Madame la présidente, madame la secrétaire d’État, mes chers collègues, l’harmonisation est le plus souvent perçue comme une solution face à la diversité des cadres normatifs des pays membres de l’Union européenne. C’est pourquoi l’uniformisation des droits nationaux connaît une expansion continue, touchant de plus en plus de secteurs.
Néanmoins, je crois important de relever une limite essentielle de cette harmonisation, avant de l’illustrer par l’exemple de la généralisation annoncée du Nutri-score à l’échelle européenne, un système d’étiquetage nutritionnel à cinq niveaux.
Sur le principe, il est utile de rappeler que l’harmonisation normative telle qu’elle est pratiquée aujourd’hui ne correspond bien souvent ni à la lettre ni à l’esprit des traités européens. L’étendue et l’intensité de l’intégration s’apparentent, parfois, à une voie d’extension du champ des compétences de l’Union européenne, contrairement à ce que prévoient les traités, et ce au détriment de l’intérêt des productions nationales.
Il en est ainsi de la généralisation annoncée du Nutri-score au niveau européen résultant de la stratégie « de la ferme à l’assiette » publiée en mai 2020 par la Commission européenne, qui a annoncé « une proposition législative d’étiquetage nutritionnel obligatoire et généralisé » pour le quatrième trimestre de 2022. Si l’on ne peut qu’approuver la volonté louable d’orienter le consommateur vers une alimentation saine, la généralisation du Nutri-score à tous les produits est problématique pour deux raisons principales.

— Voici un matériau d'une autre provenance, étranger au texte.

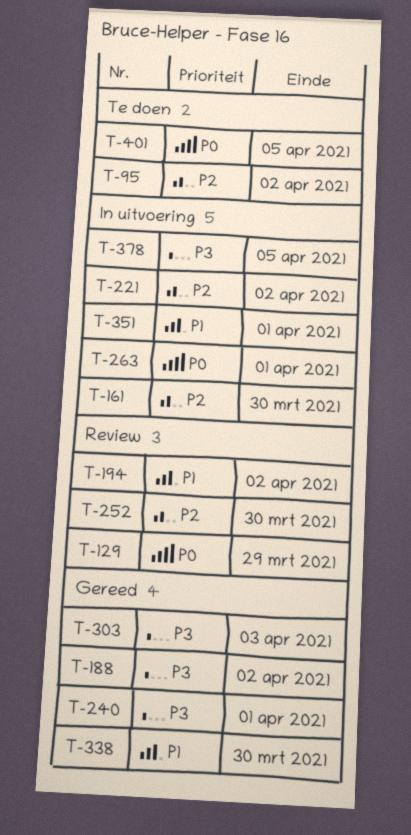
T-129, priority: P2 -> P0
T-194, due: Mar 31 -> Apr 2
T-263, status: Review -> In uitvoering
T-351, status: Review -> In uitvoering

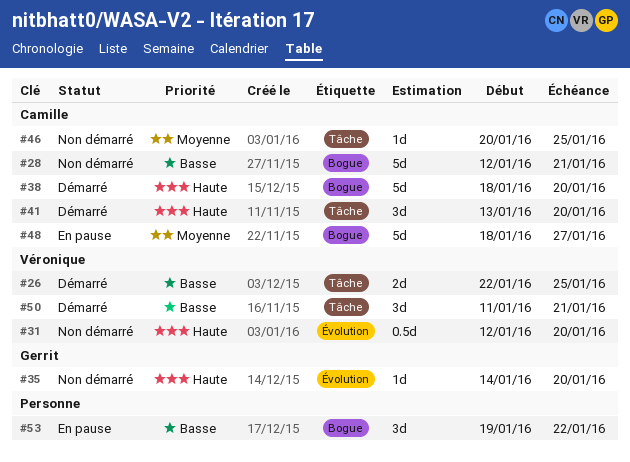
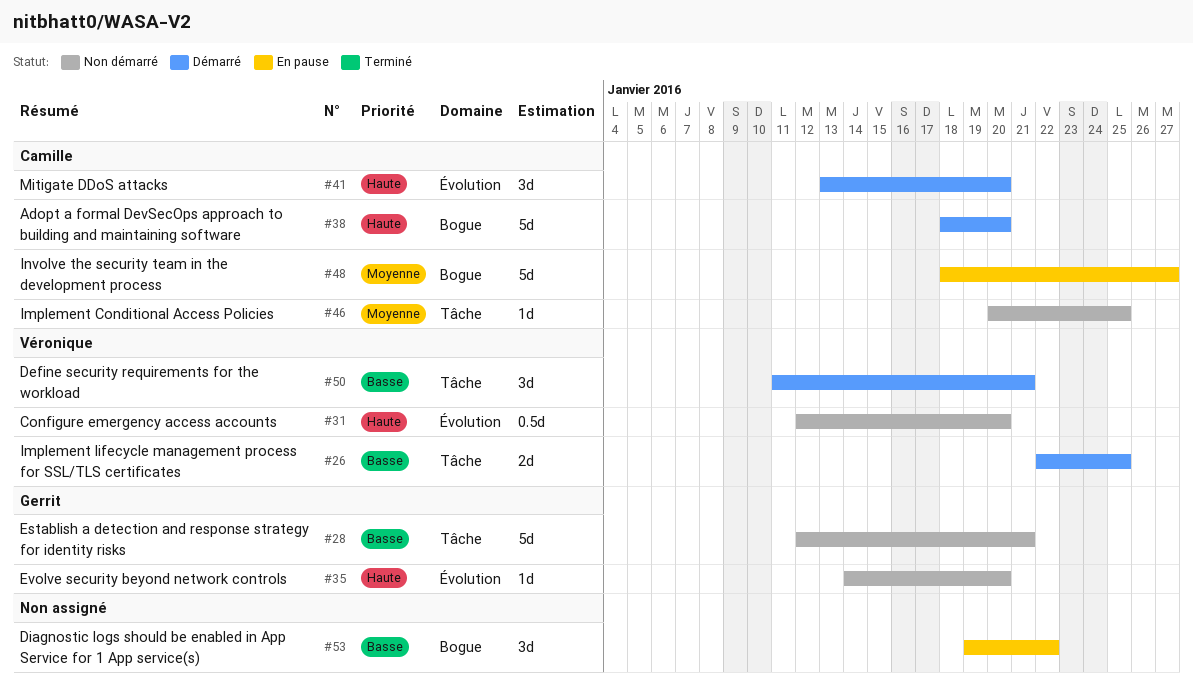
#28, owner: Camille -> Gerrit
#28, label: Bogue -> Tâche
#41, label: Tâche -> Évolution

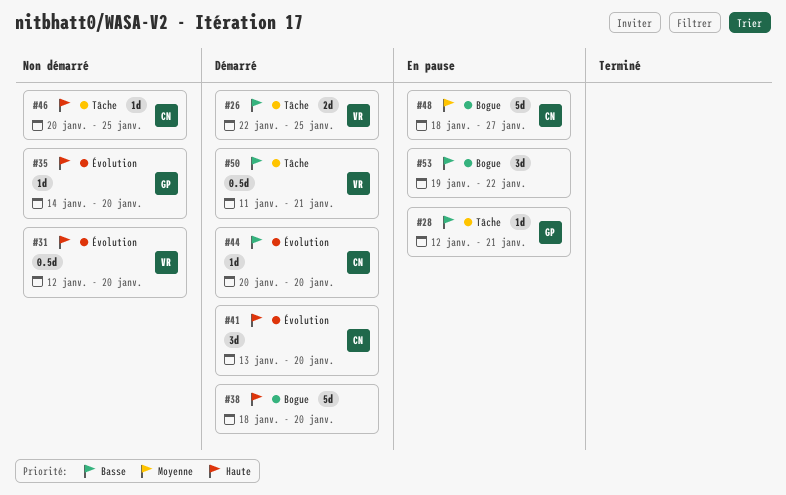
#28, status: Non démarré -> En pause
#28, estimate: 5d -> 1d
#38, owner: Camille -> none
#44: none -> present
#46, priority: Moyenne -> Haute
#50, estimate: 3d -> 0.5d

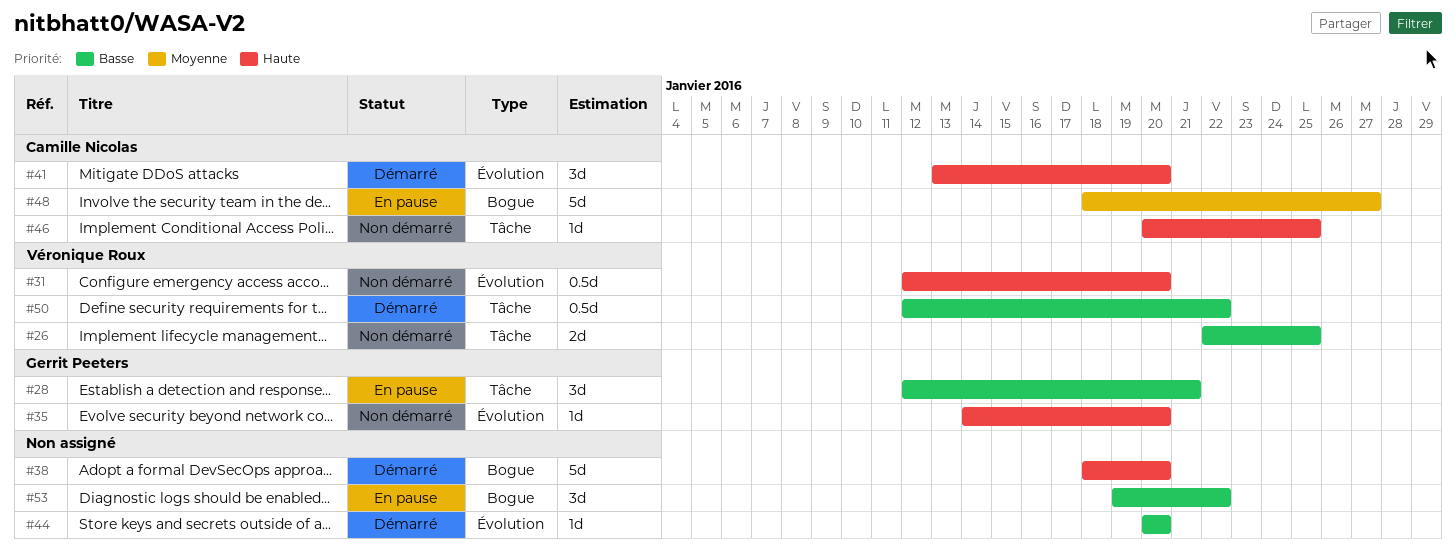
#26, status: Démarré -> Non démarré
#28, estimate: 1d -> 3d
#44, owner: Camille Nicolas -> none
#50, start: Jan 11 -> Jan 12
#50, due: Jan 21 -> Jan 22

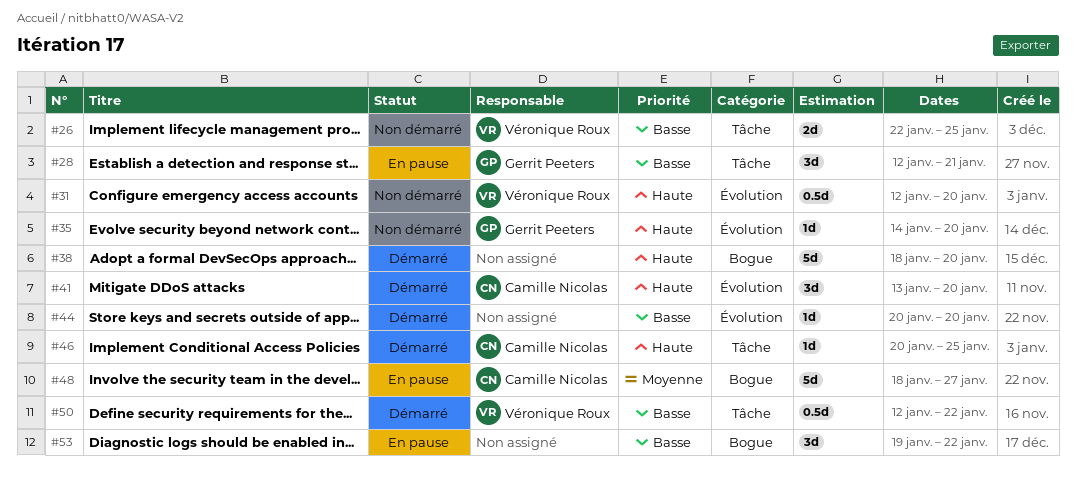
#46, status: Non démarré -> Démarré

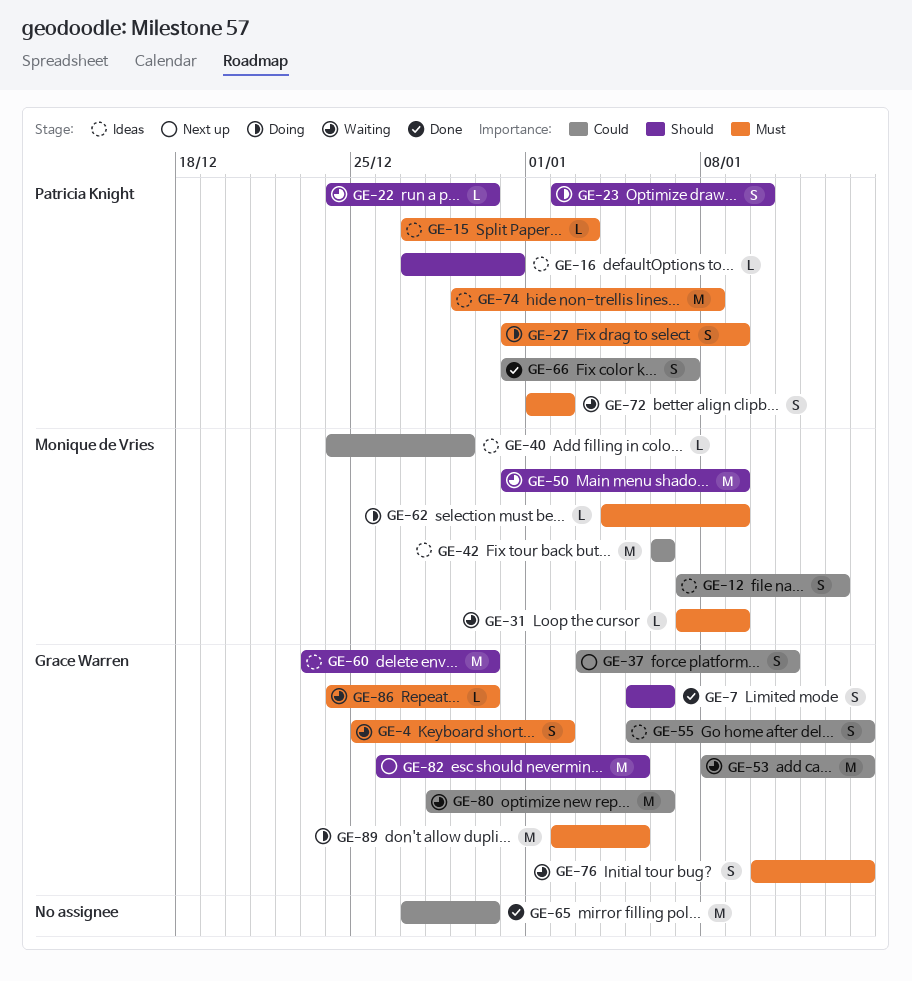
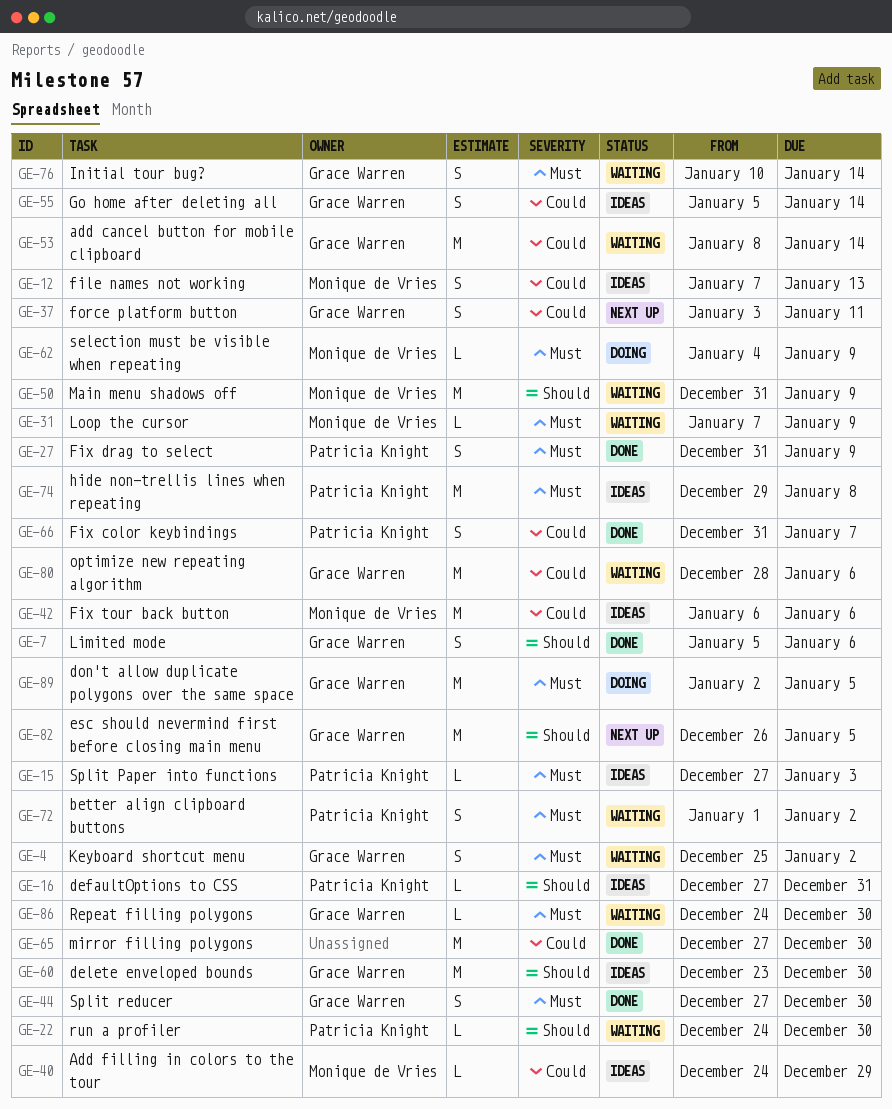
GE-23: present -> none
GE-27, status: Doing -> Done
GE-44: none -> present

Elle est problématique, d’abord, car l’indicateur retenu produira une information tronquée et trompeuse sur certaines productions alimentaires de qualité, comme le fromage ou la charcuterie, reconnus par des AOP ou des IGP. Ces produits, qui sont au cœur des terroirs et des identités locales, pourraient donc, bientôt, être moins bien « notés » par l’algorithme Nutri-score que certains produits industriels transformés.
Elle est problématique, ensuite, car la généralisation du Nutri-score se fait au détriment des territoires et de la variété des productions locales dans les pays membres de l’Union européenne. Je pourrai ainsi évoquer les craintes des producteurs dans la zone d’appellation Roquefort ou celles des producteurs italiens et espagnols de la filière oléicole, car l’incompréhension devant cette règle aveugle aux territoires se retrouve dans tous les pays membres.
La stratégie de la Commission européenne n’est donc pas d’harmoniser des droits nationaux, qui reconnaissent et protègent chacun la qualité de leurs productions locales, mais bien de promouvoir un nouveau modèle par une uniformisation juridique européenne à marche forcée.
Il s’agit donc non pas d’une harmonisation juridique, mais bien d’une uniformisation idéologique pouvant conduire à une dérive dangereuse.